Imagine if your employer decided to get together with all the other businesses in your field and set a cap on salaries, so that any company which paid its employees excessively would pay a 50% tax. Would that cartel be fair?

Owners claim that they have only noble ambitions. Conservative columnist George Will attacked players for rejecting the owners goal of a more egalitarian distribution of wealth -- an idea he would denounce in any other case besides baseball. But corporate profits, not egalitarianism, motivate the owners.

Competitiveness and balance are far greater today than in the past, when free agency was just a dream. The Oakland A's (28th in payroll) are one of the best teams in baseball. And it took a lawsuit to stop the owners from contracting the Minnesota Twins; now the Twins might be the first team this season to clinch a division title. A decade ago, Seattle was considered a lost cause; they made just $3 million in local media revenue, lowest in baseball and half the level of the Montreal Expos (who were on the way to the playoffs before the 1994 strike). Today, the Mariners are considered one of the strongest franchises in baseball.

The only competitive balance owners care about is balancing their checkbooks with smaller payouts to players. In 1990, baseball owners made $1.3 billion in revenues and had $805 million after paying the players. In 2001, baseball had $3.6 billion in revenues and $1.6 billion leftover after the players were paid. Nor is baseball facing declining revenues that necessitate lower salaries. The ESPN contract, worth $40 million in 2002, will jump to $175 million in 2003 and $200 million in 2004 and 2005. Baseball will get an extra $465 million from the ESPN contract alone over the next three years, while the owners are effectively demanding reductions in player salaries. Any guesses on who will pocket that extra profit? Of course, the owners might use the money to generously lower ticket prices. And monkeys might fly out of commissioner Bug Selig's ass.

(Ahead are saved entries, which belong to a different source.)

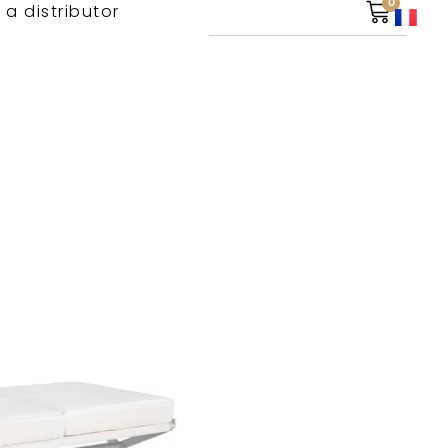
0
 a distributor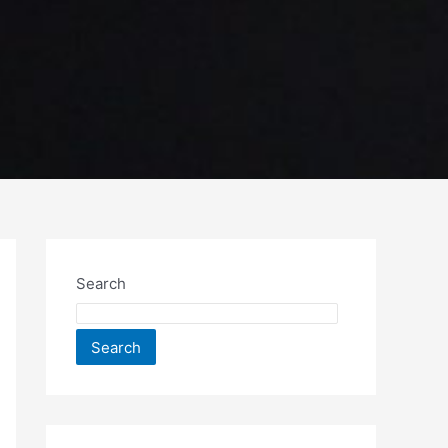
Search
Search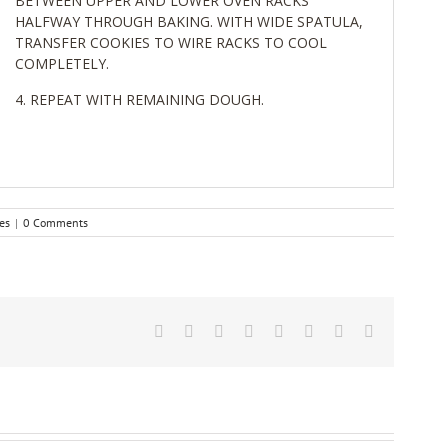
BETWEEN UPPER AND LOWER OVEN RACKS
HALFWAY THROUGH BAKING. WITH WIDE SPATULA,
TRANSFER COOKIES TO WIRE RACKS TO COOL
COMPLETELY.
REPEAT WITH REMAINING DOUGH.
es
|
0 Comments
Facebook
Twitter
Reddit
LinkedIn
Tumblr
Pinterest
Vk
Email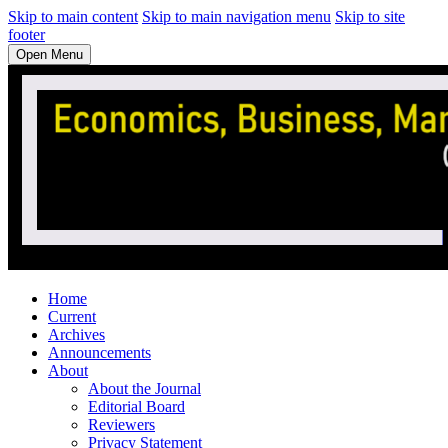
Skip to main content
Skip to main navigation menu
Skip to site
footer
Open Menu
Home
Current
Archives
Announcements
About
About the Journal
Editorial Board
Reviewers
Privacy Statement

The biggest problem in baseball is cheap owners who use revenue sharing to make big profits while putting out a lousy team. In 2000 the Minnesota Twins received $21 million in revenue sharing, $5 million more than the entire payroll for their team. In 2001, the Expos got $28.5 million in revenue sharing. Rather than improving baseball, revenue sharing has been pocketed by the worst owners and enabled them to make money with terrible teams.

The only solution to improve baseball is not a luxury tax, but a cheapness tax. Teams that don't pay a decent payroll, who lower the quality of the game by pocketing the revenue sharing without even trying to win, those teams should be penalized by reducing the revenue sharing given to them.

It may seem ridiculous that an average player gets paid $2.3 million for barely being able to hit a ball with a stick. But what about the CEOs who were paid hundreds of times what Sammy Sosa makes to send their companies into the toilet? The real question is, who should make the profits? Are the owners, protected in their publicly-subsidized monopolies, entitled to greater profits even when they're incompetent? Or do the players deserve a fair share?

The solution to baseball's problems is simple. End corporate socialism. If the owners aren't willing to allow real competition, then it's up to the players to resist the owners' attempts to get rich at the expense of baseball.

John K. Wilson is creator of www.collegefreedom.org and the author of three books, not one of which mentions baseball. He lives in Normal, Illinois."